All things must come to an end. That includes sleeping in, taking naps, and being well-rested.
Yes, it’s sad, but true: the endless freedom and fun of summer is over, at least for yours portly. Today, I am back at work.
I’ve noted before how the return date for teachers seems to inch earlier and earlier into August. Last year, we went back on 5 August 2022—a Friday. That seemed almost intentionally spiteful on the part of my administration: “nope, you’re not going to have one full week left with fun weekend plans; you need to sit through the employee handbook again.”
Now it’s 3 August 2023, a Thursday. That seems even more spiteful. Why not give us one last, full week?
Readers might say, “Hey, you’ve been off for eight weeks; why are you complaining?” Or, alternatively, “Well, if the start of school is imminent, maybe you need to go back today.”
Wrong—wrong! Classes do not resume until Wednesday, 16 August 2023, almost two weeks from today. Four days next week are tied up with student registration. So we’ll have three days of mind-numbingly bureaucratic meetings—during which I’m sure we’ll learn of some new, onerous burden that we teachers are to bear—followed by a bunch of kids buying textbooks.
But I must adopt a positive attitude.
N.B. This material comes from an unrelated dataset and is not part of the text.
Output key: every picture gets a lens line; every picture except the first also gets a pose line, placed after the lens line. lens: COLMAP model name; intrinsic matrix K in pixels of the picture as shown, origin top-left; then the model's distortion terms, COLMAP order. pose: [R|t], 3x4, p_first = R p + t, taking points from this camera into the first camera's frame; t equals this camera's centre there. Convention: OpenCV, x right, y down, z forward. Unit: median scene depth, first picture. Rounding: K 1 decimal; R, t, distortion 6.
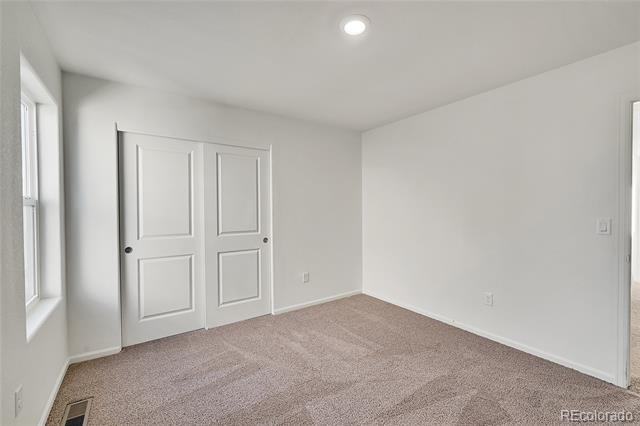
lens RADIAL K [[275.8, 0, 320.8], [0, 275.8, 211.8], [0, 0, 1]] dist [-0.001987, -0.000354]
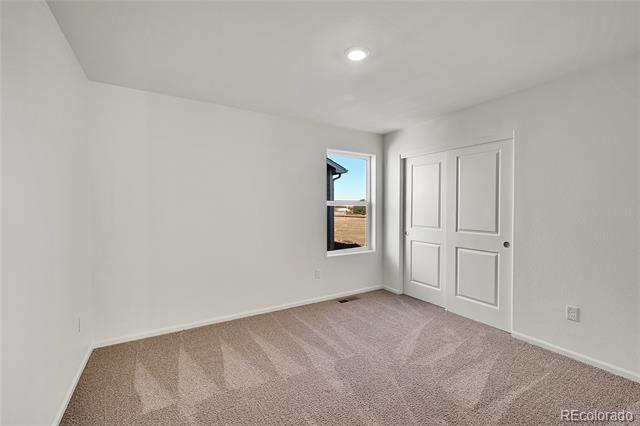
lens RADIAL K [[275.8, 0, 320.2], [0, 275.8, 211.0], [0, 0, 1]] dist [-0.001987, -0.000354]
pose [[-0.081200, 0.020041, -0.996496, 0.764777], [-0.011436, 0.999713, 0.021038, -0.013453], [0.996632, 0.013104, -0.080947, 0.540194]]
While I am not thrilled to be going back to work, the routine will certainly do me some good. I am beginning to understand why people die six months after retirement. Sometimes, the free time can be overwhelming.
I mean, not for me, but I can see how it could be for some people. We get so used to working nonstop, it’s hard to slow down. Fortunately, yours portly enjoys his afternoon naptime as much as the next octogenarian.
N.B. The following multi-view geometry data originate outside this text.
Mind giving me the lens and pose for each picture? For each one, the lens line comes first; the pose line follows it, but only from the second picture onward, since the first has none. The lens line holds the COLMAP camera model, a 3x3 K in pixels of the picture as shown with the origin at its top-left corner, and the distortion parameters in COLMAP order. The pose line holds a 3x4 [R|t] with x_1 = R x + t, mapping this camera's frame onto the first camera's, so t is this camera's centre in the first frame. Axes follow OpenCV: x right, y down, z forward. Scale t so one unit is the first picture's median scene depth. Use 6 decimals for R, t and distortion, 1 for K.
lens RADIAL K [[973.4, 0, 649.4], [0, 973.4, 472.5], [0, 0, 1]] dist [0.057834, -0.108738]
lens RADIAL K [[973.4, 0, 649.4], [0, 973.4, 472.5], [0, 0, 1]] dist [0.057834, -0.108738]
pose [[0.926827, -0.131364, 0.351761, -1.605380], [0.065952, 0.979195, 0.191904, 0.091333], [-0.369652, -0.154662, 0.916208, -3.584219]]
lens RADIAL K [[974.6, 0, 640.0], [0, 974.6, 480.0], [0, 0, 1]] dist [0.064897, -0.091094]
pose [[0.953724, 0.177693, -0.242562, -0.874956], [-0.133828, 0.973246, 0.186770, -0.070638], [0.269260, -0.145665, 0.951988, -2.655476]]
I digress. The school year does bring with a pleasant rhythm—and more music lessons. July is the leanest month of the year for those, and while teaching twenty-ish lessons a week in addition to my normal course load is grueling, it brings in the bacon.
Of course, my skin flint readers (that’s you!) could also pitch in a few bucks each month (thanks to those of you who do!), but I know budgets are tight. Why send $5 a month to a cool dude you know and love when you can spend it at some soulless corporation that wants to use your corpse for dog food?
Goodness! That escalated quickly. Can you tell I’m a tad irate?